Favorable outcomes, minimal adverse effects seen in solid organ transplant recipients who received monoclonal antibody therapy for COVID-19
WEDNESDAY, June 23, 2021 (HealthDay News) — Monoclonal antibody therapy seems to be beneficial for solid organ transplant recipients with mild-to-moderate COVID-19, according to a study published online June 7 in Open Forum Infectious Diseases.
Zachary A. Yetmar, M.D., from the Mayo Clinic in Rochester, Minnesota, and colleagues conducted a retrospective review of solid organ transplant recipients who received monoclonal antibody infusion for COVID-19 through Jan. 23, 2021. Data were included for 73 patients (63 percent male) with a median age of 59 years.
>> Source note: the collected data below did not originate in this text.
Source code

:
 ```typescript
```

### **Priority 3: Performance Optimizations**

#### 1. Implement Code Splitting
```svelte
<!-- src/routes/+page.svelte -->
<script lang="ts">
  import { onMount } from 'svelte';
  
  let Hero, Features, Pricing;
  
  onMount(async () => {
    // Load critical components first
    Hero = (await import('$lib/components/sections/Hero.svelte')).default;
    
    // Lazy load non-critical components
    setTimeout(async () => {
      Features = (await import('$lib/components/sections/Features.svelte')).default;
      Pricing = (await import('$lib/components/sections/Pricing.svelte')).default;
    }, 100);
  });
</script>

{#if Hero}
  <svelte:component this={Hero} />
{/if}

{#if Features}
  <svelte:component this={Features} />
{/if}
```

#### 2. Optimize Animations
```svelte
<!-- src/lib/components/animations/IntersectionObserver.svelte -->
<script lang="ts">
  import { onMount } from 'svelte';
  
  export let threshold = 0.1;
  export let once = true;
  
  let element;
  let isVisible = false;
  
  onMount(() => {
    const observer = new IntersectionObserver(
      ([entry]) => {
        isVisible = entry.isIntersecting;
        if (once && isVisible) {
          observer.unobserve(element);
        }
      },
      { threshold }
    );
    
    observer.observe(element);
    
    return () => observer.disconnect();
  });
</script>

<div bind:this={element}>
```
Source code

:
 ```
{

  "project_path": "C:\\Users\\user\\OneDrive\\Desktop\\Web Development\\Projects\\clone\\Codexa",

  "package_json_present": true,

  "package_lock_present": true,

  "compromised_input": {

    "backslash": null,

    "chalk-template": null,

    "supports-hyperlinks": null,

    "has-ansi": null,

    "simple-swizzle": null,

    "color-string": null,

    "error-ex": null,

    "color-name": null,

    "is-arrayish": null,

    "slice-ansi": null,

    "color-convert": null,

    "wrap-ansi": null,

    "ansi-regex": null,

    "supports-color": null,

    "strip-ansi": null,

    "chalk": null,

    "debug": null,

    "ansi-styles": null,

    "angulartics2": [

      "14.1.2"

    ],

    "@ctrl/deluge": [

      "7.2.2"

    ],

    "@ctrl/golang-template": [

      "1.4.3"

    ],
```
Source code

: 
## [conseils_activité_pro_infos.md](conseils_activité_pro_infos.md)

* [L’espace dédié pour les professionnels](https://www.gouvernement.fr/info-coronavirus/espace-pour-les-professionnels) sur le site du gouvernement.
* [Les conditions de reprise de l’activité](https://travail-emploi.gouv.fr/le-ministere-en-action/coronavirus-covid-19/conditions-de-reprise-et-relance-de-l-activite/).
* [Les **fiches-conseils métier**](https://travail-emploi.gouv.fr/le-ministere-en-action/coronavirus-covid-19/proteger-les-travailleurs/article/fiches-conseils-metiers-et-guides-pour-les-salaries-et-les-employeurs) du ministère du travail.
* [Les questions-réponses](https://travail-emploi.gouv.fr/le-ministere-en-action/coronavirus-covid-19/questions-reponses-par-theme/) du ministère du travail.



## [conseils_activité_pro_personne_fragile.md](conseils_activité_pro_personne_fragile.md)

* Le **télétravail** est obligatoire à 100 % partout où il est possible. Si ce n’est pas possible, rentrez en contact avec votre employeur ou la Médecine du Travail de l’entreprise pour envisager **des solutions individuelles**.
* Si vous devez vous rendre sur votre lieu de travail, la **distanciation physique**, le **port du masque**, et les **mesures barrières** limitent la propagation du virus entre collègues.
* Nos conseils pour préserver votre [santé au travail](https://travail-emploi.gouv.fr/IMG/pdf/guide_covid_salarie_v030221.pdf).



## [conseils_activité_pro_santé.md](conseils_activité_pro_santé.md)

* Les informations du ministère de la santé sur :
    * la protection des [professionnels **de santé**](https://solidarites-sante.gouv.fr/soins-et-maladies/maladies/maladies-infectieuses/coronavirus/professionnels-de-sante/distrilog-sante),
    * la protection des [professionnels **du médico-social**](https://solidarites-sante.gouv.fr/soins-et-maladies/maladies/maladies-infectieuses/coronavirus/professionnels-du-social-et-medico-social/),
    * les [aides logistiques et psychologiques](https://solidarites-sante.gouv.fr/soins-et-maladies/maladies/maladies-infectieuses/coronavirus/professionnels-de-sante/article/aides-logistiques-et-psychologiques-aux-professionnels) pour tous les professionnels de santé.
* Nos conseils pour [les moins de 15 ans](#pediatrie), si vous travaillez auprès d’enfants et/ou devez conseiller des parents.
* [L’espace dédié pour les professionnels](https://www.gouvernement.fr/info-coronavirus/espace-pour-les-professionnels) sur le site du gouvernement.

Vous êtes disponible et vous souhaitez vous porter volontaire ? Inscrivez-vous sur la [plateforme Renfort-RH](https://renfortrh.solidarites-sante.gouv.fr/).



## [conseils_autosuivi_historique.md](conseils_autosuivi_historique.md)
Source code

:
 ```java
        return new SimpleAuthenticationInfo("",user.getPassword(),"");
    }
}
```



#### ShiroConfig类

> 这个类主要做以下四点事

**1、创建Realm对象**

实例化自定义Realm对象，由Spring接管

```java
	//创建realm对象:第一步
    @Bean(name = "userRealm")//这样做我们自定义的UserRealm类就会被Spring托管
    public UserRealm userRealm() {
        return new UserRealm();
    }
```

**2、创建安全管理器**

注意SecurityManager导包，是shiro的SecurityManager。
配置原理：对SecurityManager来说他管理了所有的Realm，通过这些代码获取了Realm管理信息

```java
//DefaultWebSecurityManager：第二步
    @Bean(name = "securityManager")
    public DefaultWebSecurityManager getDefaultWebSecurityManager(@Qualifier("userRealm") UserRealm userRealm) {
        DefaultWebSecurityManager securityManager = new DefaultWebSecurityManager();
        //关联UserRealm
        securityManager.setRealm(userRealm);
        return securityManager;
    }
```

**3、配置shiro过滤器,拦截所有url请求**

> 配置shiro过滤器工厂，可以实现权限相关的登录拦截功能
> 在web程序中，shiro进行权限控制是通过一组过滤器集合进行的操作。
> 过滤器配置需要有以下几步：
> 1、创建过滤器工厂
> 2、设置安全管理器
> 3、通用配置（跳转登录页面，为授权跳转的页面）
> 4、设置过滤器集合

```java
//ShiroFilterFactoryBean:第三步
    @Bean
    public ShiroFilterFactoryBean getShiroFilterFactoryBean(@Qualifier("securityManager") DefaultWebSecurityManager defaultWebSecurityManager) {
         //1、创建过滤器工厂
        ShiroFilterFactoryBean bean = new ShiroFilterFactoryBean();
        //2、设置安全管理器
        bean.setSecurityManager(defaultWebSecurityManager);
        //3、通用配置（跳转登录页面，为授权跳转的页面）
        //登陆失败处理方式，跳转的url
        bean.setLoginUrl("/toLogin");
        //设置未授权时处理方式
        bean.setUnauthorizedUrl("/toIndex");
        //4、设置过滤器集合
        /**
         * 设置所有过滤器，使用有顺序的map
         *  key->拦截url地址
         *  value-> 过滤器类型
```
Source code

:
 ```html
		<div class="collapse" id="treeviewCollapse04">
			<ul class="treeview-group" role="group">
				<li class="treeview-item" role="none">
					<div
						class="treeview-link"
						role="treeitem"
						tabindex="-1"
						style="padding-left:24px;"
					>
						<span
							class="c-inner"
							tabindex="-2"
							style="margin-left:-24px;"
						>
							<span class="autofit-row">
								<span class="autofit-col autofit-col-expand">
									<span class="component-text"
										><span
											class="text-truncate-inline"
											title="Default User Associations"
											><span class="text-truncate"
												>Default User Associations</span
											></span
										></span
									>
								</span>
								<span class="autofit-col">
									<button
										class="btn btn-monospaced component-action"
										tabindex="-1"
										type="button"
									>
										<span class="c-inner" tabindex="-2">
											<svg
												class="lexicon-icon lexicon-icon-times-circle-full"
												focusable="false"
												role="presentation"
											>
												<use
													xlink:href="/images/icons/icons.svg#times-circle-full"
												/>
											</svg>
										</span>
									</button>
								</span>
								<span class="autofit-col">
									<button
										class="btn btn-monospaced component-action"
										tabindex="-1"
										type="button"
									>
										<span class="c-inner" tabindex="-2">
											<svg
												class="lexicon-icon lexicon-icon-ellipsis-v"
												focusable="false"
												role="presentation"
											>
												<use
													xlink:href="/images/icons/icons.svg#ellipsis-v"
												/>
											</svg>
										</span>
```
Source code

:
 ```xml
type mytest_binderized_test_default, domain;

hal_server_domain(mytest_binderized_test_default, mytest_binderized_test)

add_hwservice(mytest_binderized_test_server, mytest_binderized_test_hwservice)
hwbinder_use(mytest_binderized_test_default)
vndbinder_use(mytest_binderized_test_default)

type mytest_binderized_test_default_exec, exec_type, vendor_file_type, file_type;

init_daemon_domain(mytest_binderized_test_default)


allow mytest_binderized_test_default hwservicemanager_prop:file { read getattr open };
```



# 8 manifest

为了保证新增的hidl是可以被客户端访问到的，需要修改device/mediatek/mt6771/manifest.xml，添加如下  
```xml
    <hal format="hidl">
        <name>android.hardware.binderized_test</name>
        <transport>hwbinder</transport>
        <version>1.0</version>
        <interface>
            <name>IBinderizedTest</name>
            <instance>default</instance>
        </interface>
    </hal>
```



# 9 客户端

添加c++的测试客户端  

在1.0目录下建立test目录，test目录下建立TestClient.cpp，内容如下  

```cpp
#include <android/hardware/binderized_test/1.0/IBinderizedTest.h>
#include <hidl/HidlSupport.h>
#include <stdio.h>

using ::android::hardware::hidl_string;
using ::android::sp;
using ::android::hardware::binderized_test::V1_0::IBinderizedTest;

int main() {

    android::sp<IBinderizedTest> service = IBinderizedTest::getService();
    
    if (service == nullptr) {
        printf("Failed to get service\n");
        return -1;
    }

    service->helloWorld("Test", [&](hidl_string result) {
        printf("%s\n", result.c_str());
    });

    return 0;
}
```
The researchers found that the patients were most often treated with bamlanivimab (75.3 percent). Within 28 days of infusion, 11 patients (15.1 percent) had an emergency department visit, including nine (12.3 percent) who were hospitalized for a median of four days. Intensive care unit admission for a nonrespiratory complication was necessary for one patient. None of the patients required mechanical ventilation, there were no deaths, and no patient experienced rejection. There were 10 adverse events; one required medical evaluation. There was an association for hypertension with hospital admission, but other baseline characteristics were similar. Symptom onset to antibody administration was a median of four and six days in nonhospitalized and hospitalized patients, respectively.
“Monoclonal antibody therapy is really important for the transplant population because they are less likely to develop their own immunity,” a coauthor said in a statement. “Providing them with these antibodies helps them recover from COVID-19.”